Optical fibers, which are simply integrated into the structures, can reach more than hundreds of kilometers and can be set up in adverse settings where electricity should not be used. But optical fiber sensors also encounter a fundamental, inherent problem.
Everything the light touches is our kingdom. In that, we mean to say that any optical measurement mandates that light should touch the medium under test.
Hagai Diamandi, Doctoral Student, Faculty of Engineering, Bar-Ilan University
However, typical optical fibers have been developed to do the exact opposite.
“Standard fibers are made of a glass cladding, with a much thinner, inner core,” Diamandi added. “Light is guided at the inner core, and every effort is made to keep light from leaking outside. A substance under test, in most cases, lies outside the much larger cladding. Unfortunately, guided light does not touch upon much of the outside world.”
There is a potential solution that is based on other forms of propagation in the same optical fiber.
In addition to the core mode, light can propagate in the fiber by filling out the entire cladding. In that case, it may ‘feel’ what’s outside.
Yosef London, Doctoral Student, Faculty of Engineering, Bar-Ilan University
However, switching light from the “normal” core mode to the cladding modes is not known yet.
London continued, “Here there’s a catch. Coupling to the cladding modes requires the inscription of permanent, periodic perturbations in the fiber medium, called ‘gratings.’ Gratings are written at specific, discrete locations. You cannot erase them or move them about.”
Because of that reason, cladding mode sensors are only restricted to point-measurements.
Spatially distributed analysis represents the core strength of optical fiber sensors, where each segment of fiber acts as a separate measurement node. Until now, distributed measurements were not supported by cladding modes. The revolutionary concept came from Gil Bashan, a third doctoral student in the team.

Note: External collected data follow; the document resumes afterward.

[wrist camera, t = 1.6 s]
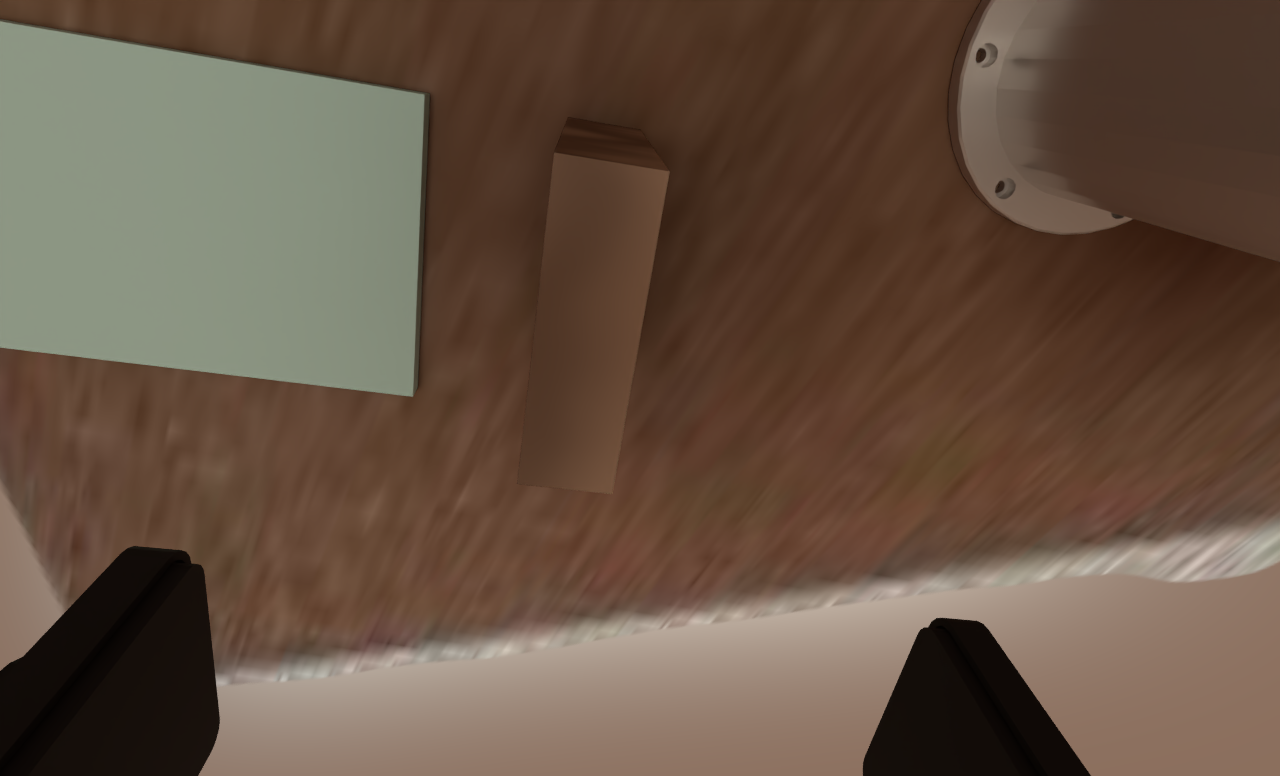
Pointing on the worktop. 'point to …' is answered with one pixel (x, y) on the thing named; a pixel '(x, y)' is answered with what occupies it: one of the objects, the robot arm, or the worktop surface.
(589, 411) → the board
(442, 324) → the worktop surface
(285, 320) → the plate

There is an alternative to the use of gratings. We can launch two strong optical waves into the fiber instead. When their frequencies are chosen correctly, the two waves can drive acoustic oscillations within the core of the fiber, at very high hypersonic frequencies. Those acoustic waves become our gratings.

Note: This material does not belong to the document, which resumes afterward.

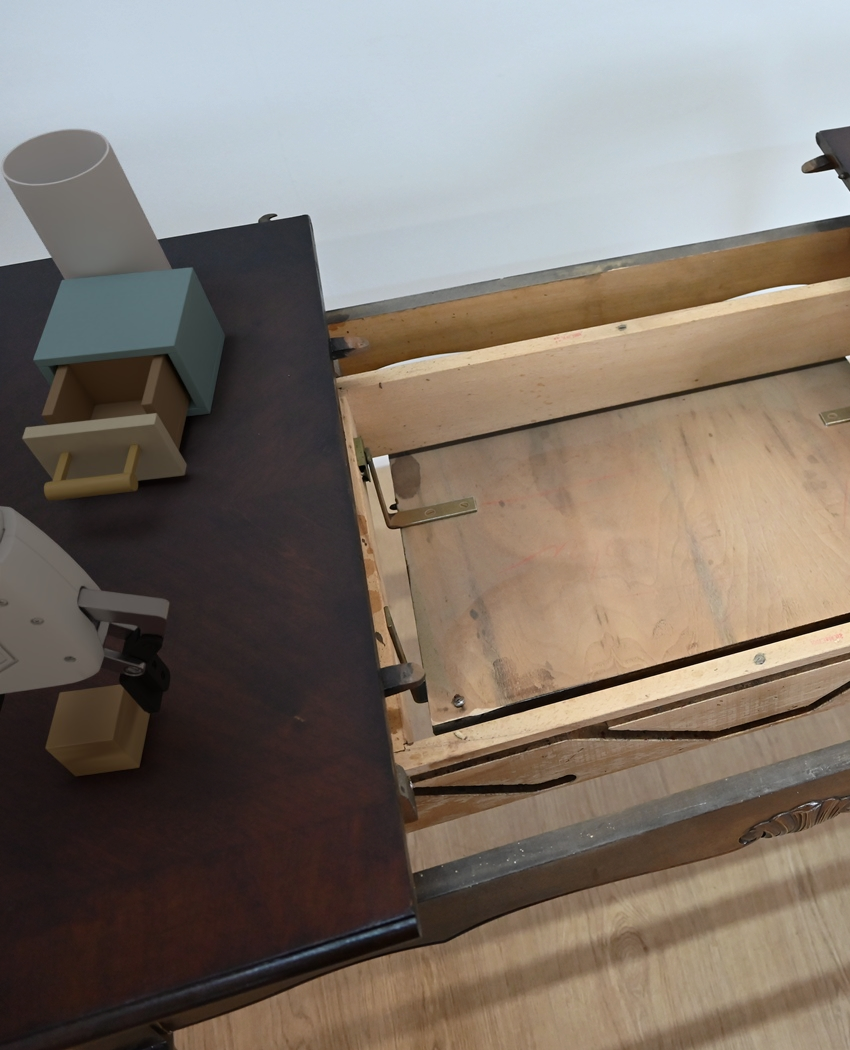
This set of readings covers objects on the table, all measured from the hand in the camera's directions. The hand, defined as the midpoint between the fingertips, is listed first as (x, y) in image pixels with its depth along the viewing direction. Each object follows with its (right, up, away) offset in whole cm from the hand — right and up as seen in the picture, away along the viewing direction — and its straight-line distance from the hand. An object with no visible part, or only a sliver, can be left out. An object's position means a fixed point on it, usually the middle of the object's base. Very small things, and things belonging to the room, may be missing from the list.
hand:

Gil Bashan, Doctoral Student, Faculty of Engineering, Bar-Ilan University
This principle is called Brillouin dynamic gratings. These gratings are different from permanent inscriptions and can be turned on and off on demand. In addition, they can be limited to short segments of random sites, and can be scanned along the optical fiber.

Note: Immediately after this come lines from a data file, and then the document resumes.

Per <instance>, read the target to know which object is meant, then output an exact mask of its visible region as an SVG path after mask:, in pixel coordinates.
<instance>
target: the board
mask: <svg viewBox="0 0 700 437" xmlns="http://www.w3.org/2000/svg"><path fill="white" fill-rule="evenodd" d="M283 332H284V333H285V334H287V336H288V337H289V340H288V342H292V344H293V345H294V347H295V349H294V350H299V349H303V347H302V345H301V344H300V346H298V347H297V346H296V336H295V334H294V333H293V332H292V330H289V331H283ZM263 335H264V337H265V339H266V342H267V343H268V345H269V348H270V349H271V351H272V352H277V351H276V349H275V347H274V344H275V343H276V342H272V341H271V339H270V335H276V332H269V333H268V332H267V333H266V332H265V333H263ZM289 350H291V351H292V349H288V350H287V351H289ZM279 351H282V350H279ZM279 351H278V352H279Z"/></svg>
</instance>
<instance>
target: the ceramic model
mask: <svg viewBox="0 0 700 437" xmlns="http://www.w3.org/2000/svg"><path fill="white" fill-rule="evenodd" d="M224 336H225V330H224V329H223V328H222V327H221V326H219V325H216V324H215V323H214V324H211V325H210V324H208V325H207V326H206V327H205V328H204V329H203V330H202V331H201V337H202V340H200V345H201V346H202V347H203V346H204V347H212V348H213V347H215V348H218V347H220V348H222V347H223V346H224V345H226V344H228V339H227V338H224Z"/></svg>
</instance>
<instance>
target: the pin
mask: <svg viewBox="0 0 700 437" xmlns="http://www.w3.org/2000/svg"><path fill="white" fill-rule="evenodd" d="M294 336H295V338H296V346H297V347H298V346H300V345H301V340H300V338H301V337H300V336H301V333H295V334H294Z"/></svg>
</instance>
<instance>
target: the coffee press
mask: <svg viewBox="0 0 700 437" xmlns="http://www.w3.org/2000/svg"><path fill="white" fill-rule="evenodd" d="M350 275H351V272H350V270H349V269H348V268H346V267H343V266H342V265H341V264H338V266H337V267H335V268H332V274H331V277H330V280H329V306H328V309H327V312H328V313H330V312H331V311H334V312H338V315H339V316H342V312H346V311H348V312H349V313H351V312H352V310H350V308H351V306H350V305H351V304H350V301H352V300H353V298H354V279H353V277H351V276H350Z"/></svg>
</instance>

According to Bashan, “The principle has been used between core modes of fibers for over a decade. We carry it over to the cladding modes.”
In a study recently published in the Optica journal, the researchers reported a first-of-its-kind distributed cladding mode fiber sensor. In doing so, they had to overcome significant barriers.
“There is large disparity in size between core and cladding modes. Core modes are confined to a very tight region. Cladding modes spread over an area 200 times larger. For that reason, we were concerned that the coupling between the two modes would be weak and inefficient,” explained Advisor and Professor Avi Zadok.
Nonetheless, the researchers could demonstrate the accurate measurement of refractive index that is beyond the cladding boundary of an unchanged, standard optical fiber. The measurements’ spatial resolution was 8 cm.
The analysis accurately detected sections of short optical fibers submerged in a solution of ethanol and water, and evidently differentiated between the two. The fourth decimal point represented the uncertainty in index measurements.
“We have demonstrated a new concept of optical fiber sensors. It addresses a decades-long challenge: the distributed mapping of refractive index outside the cladding of standard fiber, where light does not reach,” concluded Professor Zadok.
The optical fiber sensor can be utilized to detect leaks in critical infrastructure, and for process monitoring in desalination plants, the petrochemical sector, food and beverage production, etc.